Something like a helicopter churns overhead, a round plastic thing, a time machine, circus prop, whatever. No pilot. The pot-bellied pigs race toward hedges shaped like horses and squeal in German.
“Washington’s on fire,” my cousin cries. “The White House’s surrounded. There’re tanks on Pennsylvania Avenue. No one knows who’s driving them.”
Tatiana slips off her bathing suit top. Her skin gleams.
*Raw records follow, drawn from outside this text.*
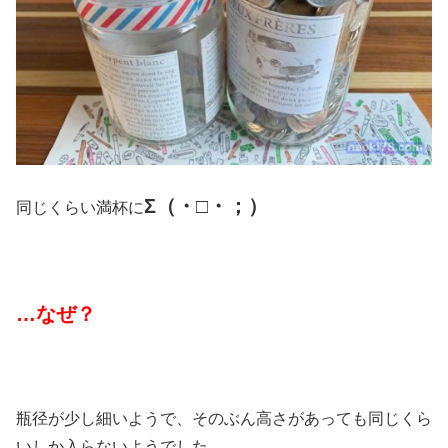
Σ（・□・；）
同じくらい満杯に
…なぜ？
瓶径が少し細いようで、そのぶん高さがあっても同じくら
いしか入らないようでした…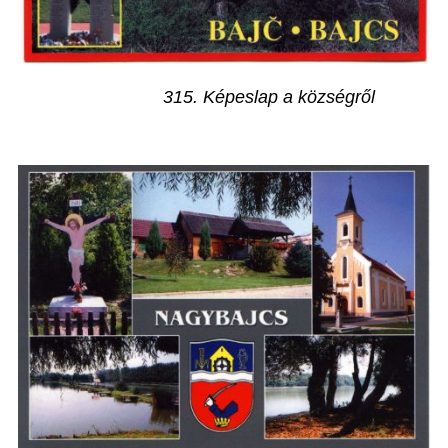
315. Képeslap a községről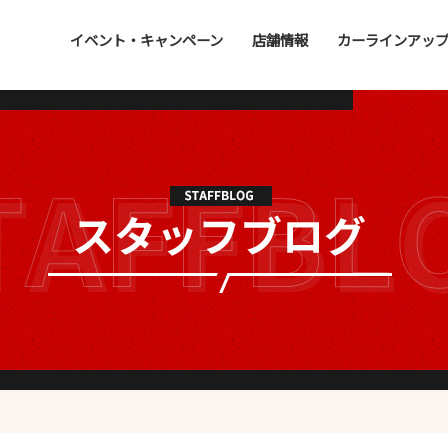
イベント・キャンペーン
店舗情報
カーラインアッ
The astrophysicist notices for the first time, takes a sudden breath, doesn’t care about DC.
“M has a holomorphic n-form that vanishes nowhere.” He certainly has a way with words. “We can vanish among the multiple dimensions.”
The round flying object has only room for two .
My cousin smiles at Chad, takes his hand and the two men get in the round clear object which bounces into the cloudless sky and disappears into the sunset.
Tatiana says a word I didn’t know she knew.
That about sums it up.
The canonical bond of M is trivial. Perhaps that will be on her next dress if we survive.